🐛 Large tracking error with PPO learned policy

Question

🐛 Large tracking error with PPO learned policy

jc-bao opened this issue 10 months ago · comments

Chaoyi Pan commented 10 months ago

Performance

30 centimeter tracking error is relatively large.

meshcat_1694284071493.tar.mp4

Next step

Slow down the trajectory and try again.
Implement MPPI/MPC to track the trajectory.

Chaoyi Pan · Answer 1 · Sun Sep 10 2023 02:36:52 GMT+0800 (China Standard Time)

Slow down the trajectory

initial value:
A1=0.8 w1=1.5 a1_max = 1.8m/s^2
A2=0.8 w2=3.0 a1_max = 7.2m/s^2

now:
a1_max = 0.45
a2_max.= 1.8

Result

meshcat_1694285145189.tar.mp4

After training more steps:

meshcat_1694285495059.tar.mp4

Conclusion

the tracking error is still relatively large. (10cm)
Need to check dynamics issues #12

Chaoyi Pan · Answer 2 · Sun Sep 10 2023 03:52:46 GMT+0800 (China Standard Time)

Other's PPO performance

This is the result reported from APG paper:

Makes PPO performance degradation accountable.

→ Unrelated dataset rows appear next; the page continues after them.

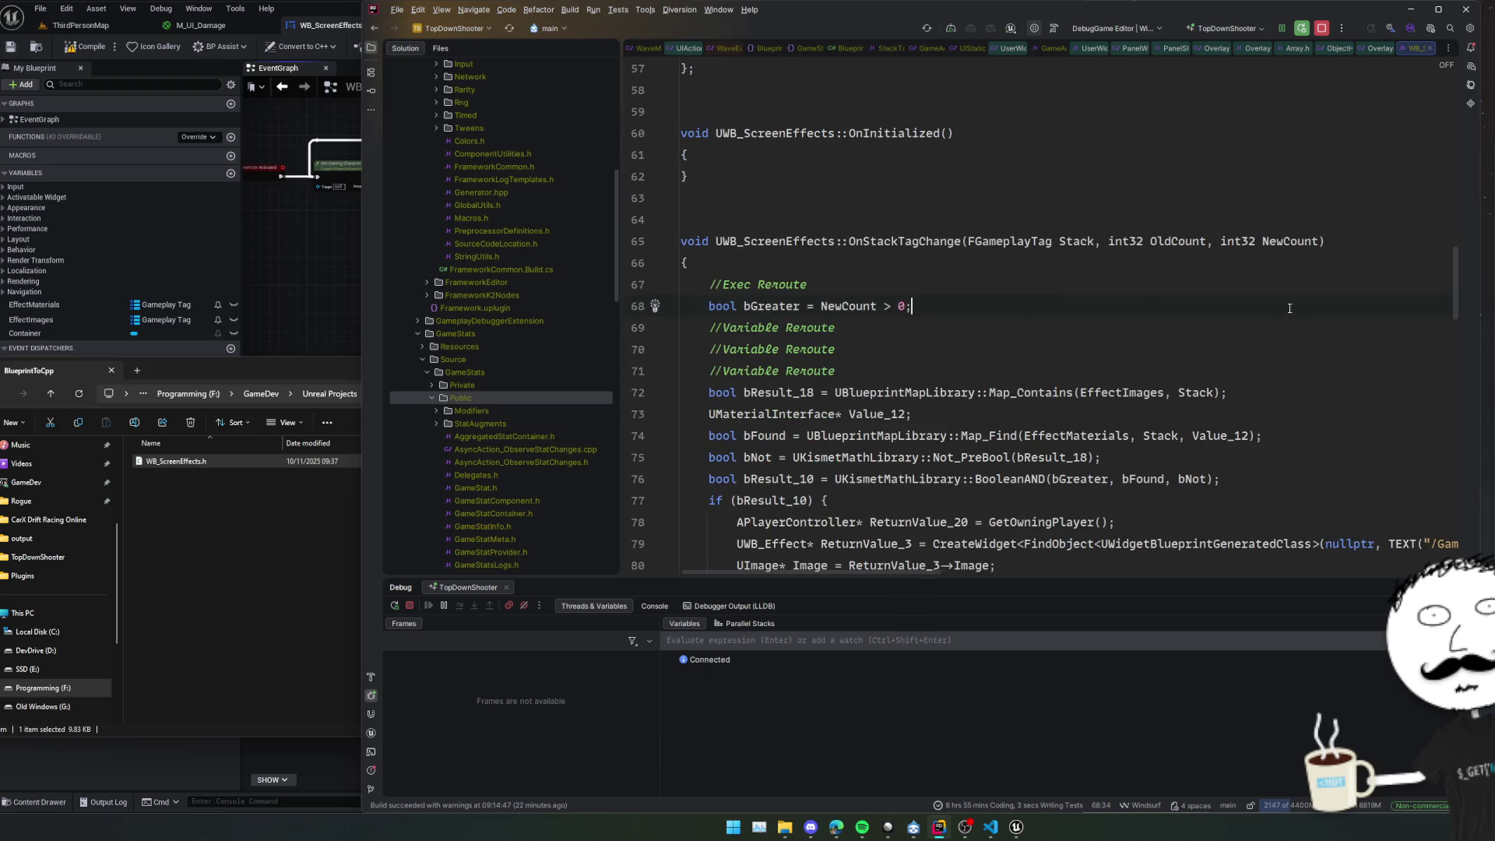
{"action": "scroll", "coordinate": [1289, 306], "scroll_direction": "down", "scroll_amount": 1}
{"action": "left_click", "coordinate": [1338, 268]}
{"action": "scroll", "coordinate": [1339, 273], "scroll_direction": "up", "scroll_amount": 5}
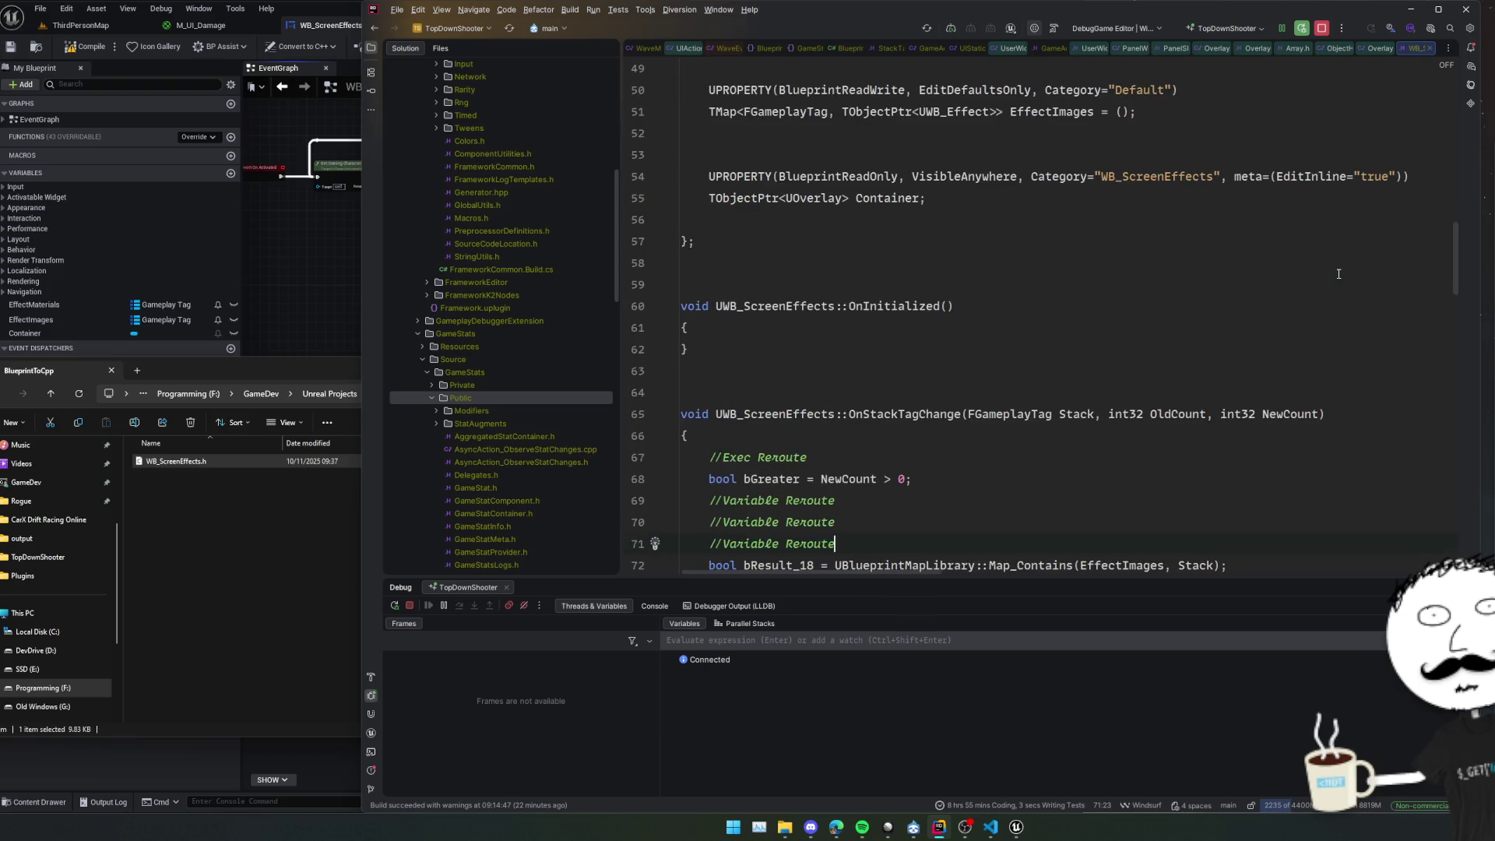
{"action": "scroll", "coordinate": [1338, 273], "scroll_direction": "up", "scroll_amount": 9}
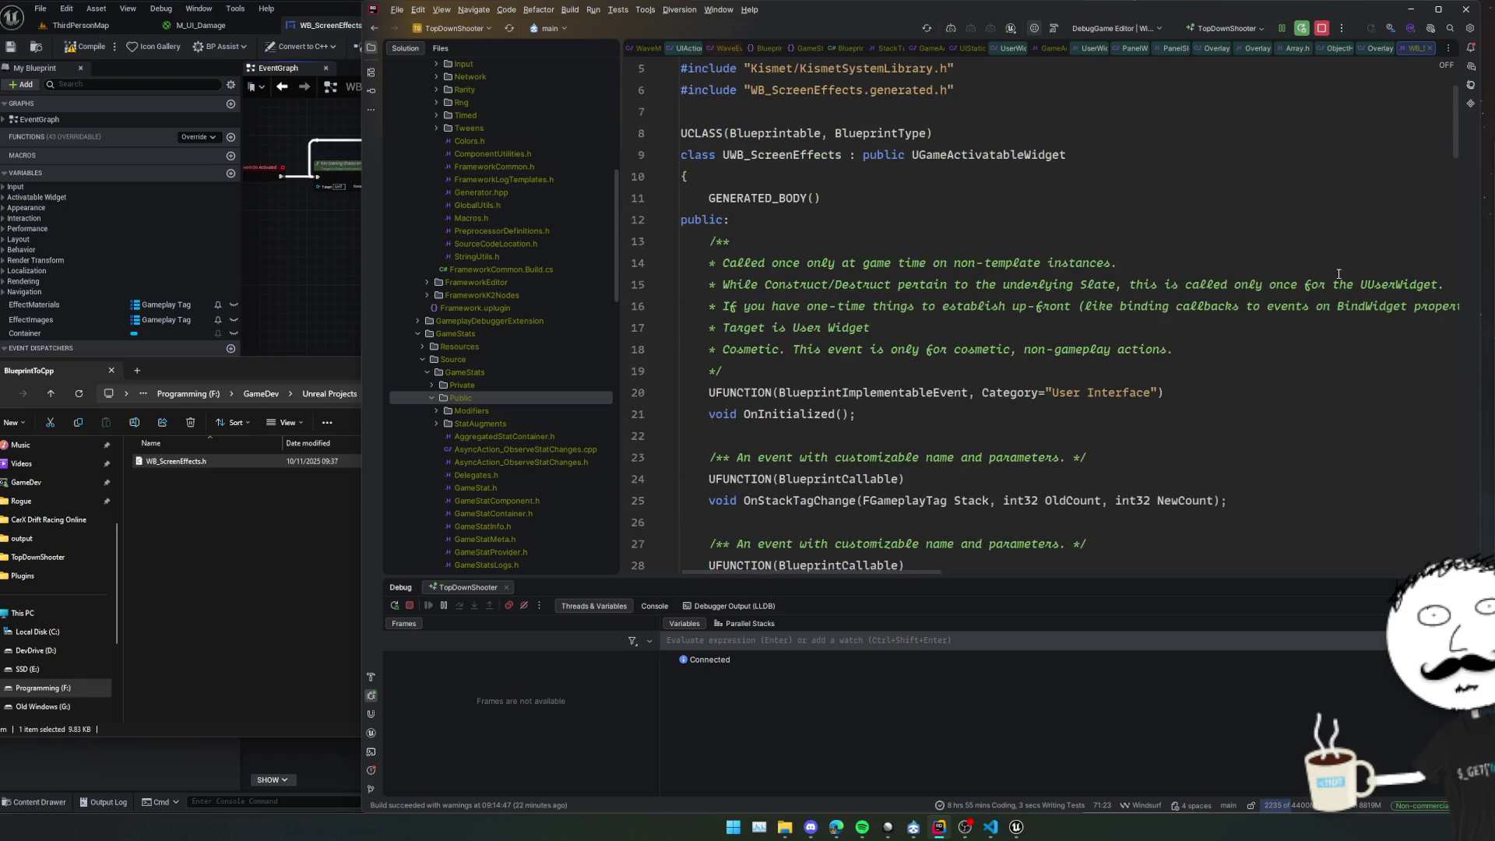
{"action": "scroll", "coordinate": [1339, 274], "scroll_direction": "down", "scroll_amount": 18}
{"action": "scroll", "coordinate": [1339, 275], "scroll_direction": "up", "scroll_amount": 2}
{"action": "scroll", "coordinate": [1339, 275], "scroll_direction": "down", "scroll_amount": 11}
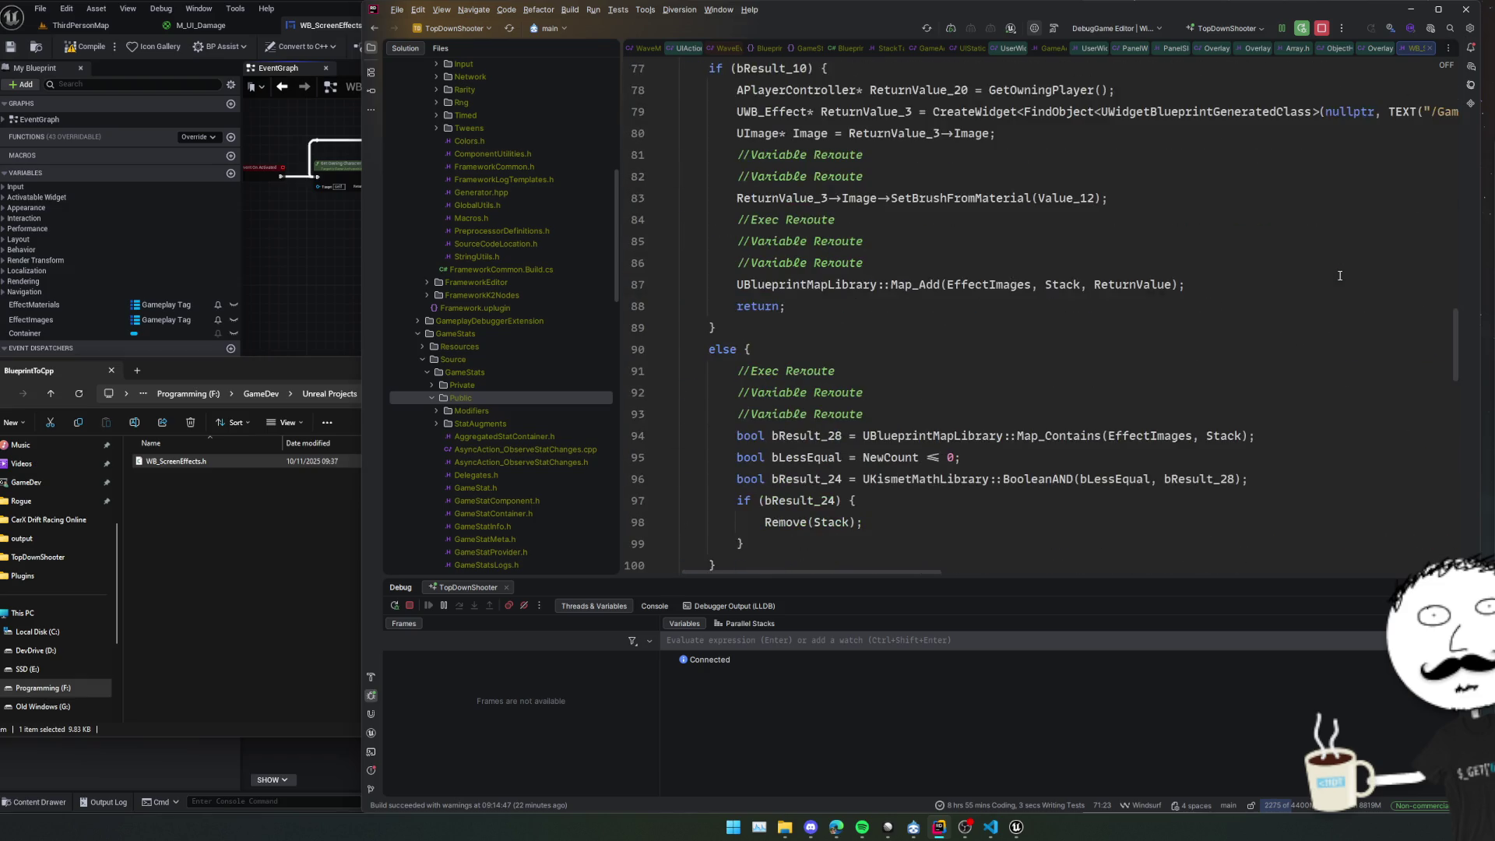
{"action": "scroll", "coordinate": [1339, 275], "scroll_direction": "down", "scroll_amount": 6}
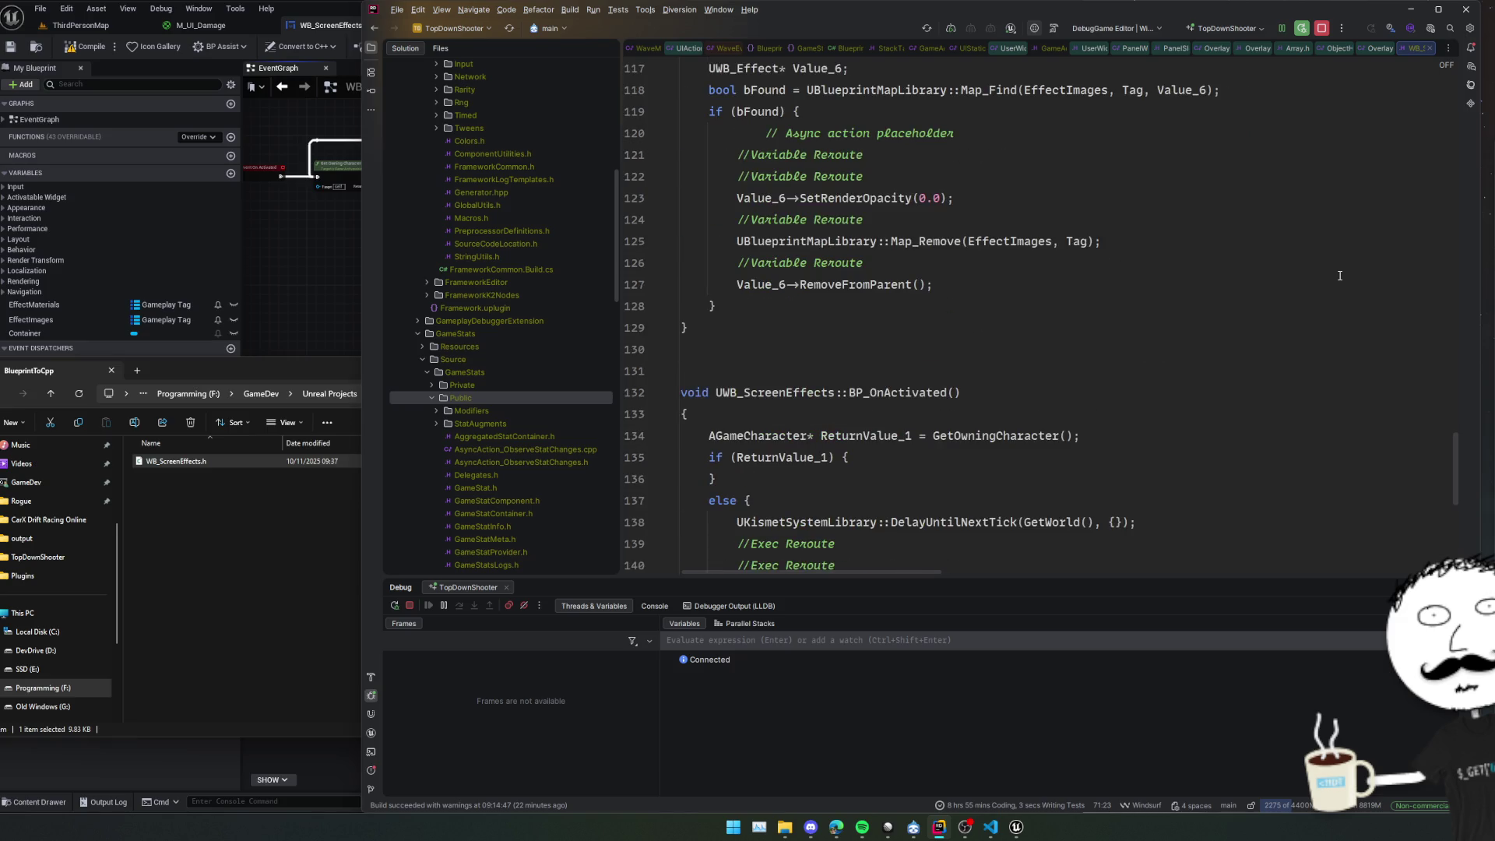
Step through the if/else branches and return statement, selecting the DelayUntilNextTick call.
{"action": "left_click", "coordinate": [1218, 225]}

Chaoyi Pan · Answer 3 · Sun Sep 10 2023 04:24:47 GMT+0800 (China Standard Time)

Simple reward engineering

    reward = 0.9 - \
        0.05 * err_vel - \
        err_pos * 0.4 - \
        jnp.clip(jnp.log(err_pos + 1) * 4, 0, 1) * 0.4 - \
        jnp.clip(jnp.log(err_pos + 1) * 8, 0, 1) * 0.2 - \
        jnp.clip(jnp.log(err_pos + 1) * 16, 0, 1) * 0.1 - \
        jnp.clip(jnp.log(err_pos + 1) * 32, 0, 1) * 0.1

meshcat_1694298987491.tar.mp4

Chaoyi Pan · Answer 4 · Wed Sep 13 2023 20:43:05 GMT+0800 (China Standard Time)

Conclusion

problem resolved by reward engineering.